■ WORK TASK
Somewhere below are a line with "hfov_deg: 58.3" and a later line with "focal_mm: 3.3". Output exactly those lines and all lines between them.

----

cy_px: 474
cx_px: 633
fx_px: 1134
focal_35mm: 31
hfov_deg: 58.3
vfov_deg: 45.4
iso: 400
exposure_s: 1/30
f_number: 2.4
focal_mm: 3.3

----

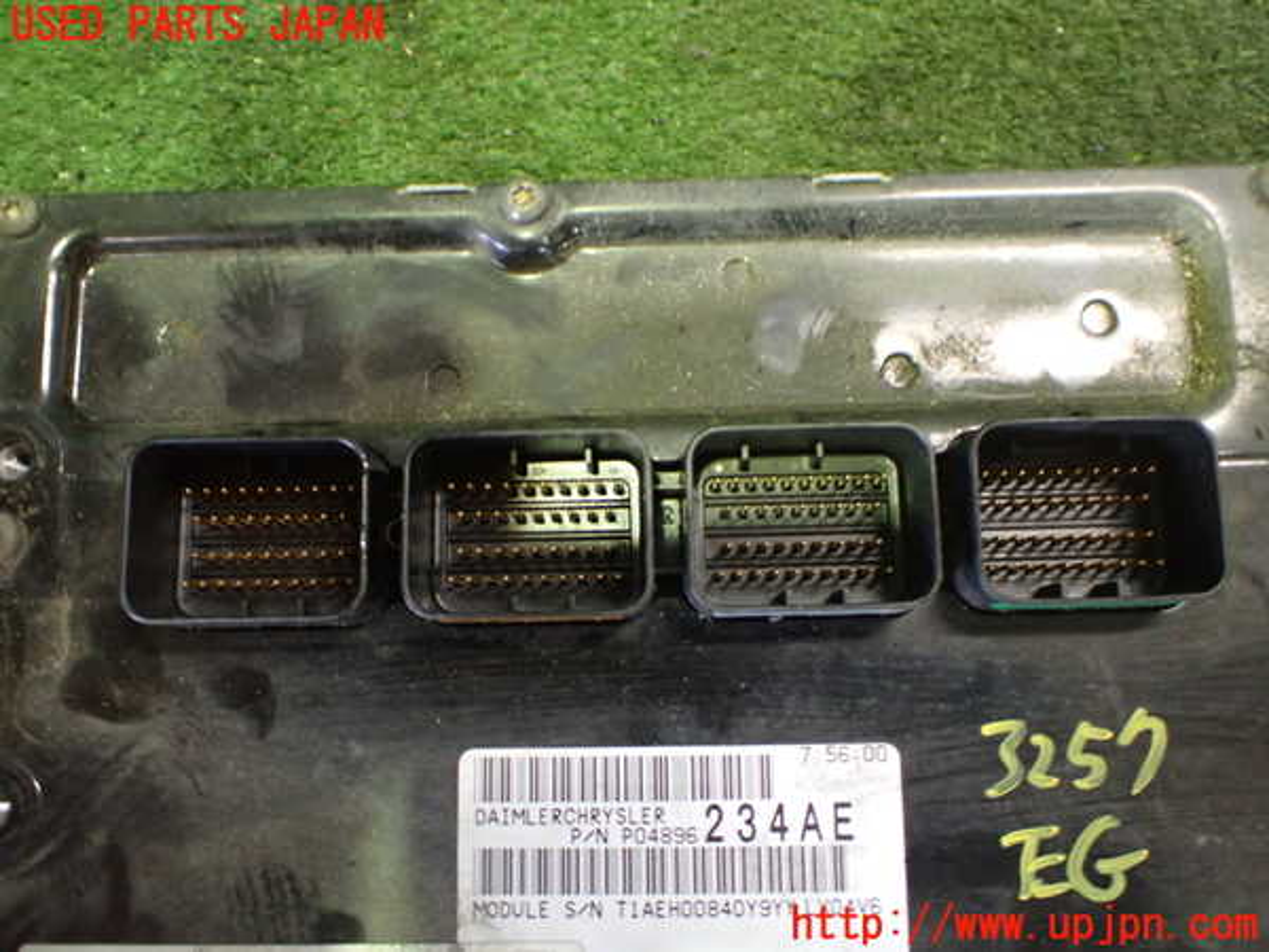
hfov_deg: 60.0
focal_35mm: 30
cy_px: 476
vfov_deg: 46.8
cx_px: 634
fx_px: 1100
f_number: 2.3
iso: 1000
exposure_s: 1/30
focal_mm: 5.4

----

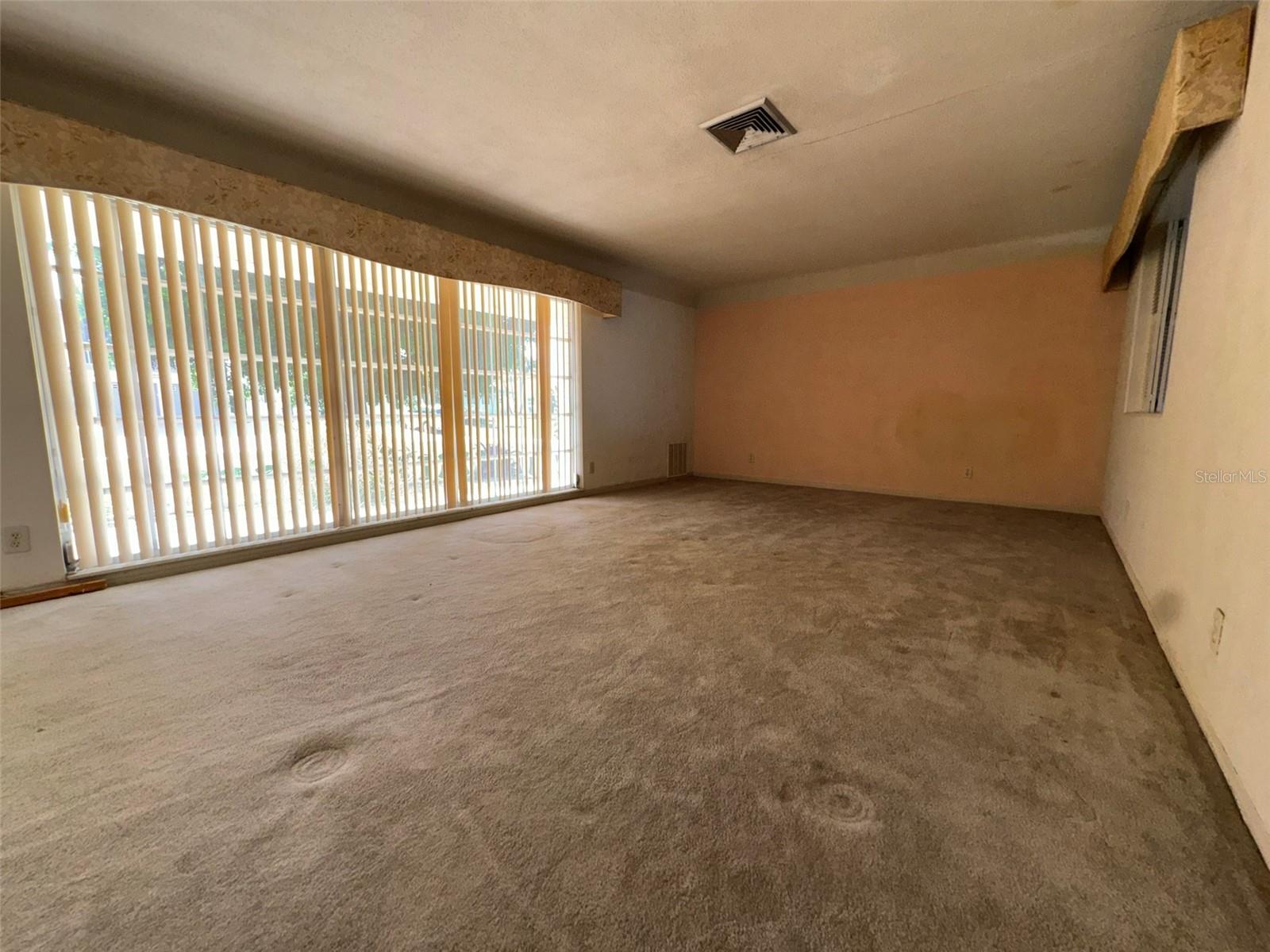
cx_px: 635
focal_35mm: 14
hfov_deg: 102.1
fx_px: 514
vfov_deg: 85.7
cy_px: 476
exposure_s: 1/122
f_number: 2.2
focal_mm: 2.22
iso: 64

----

■ RESPONSE TO THE EXERCISE
hfov_deg: 58.3
vfov_deg: 45.4
iso: 400
exposure_s: 1/30
f_number: 2.4
focal_mm: 3.3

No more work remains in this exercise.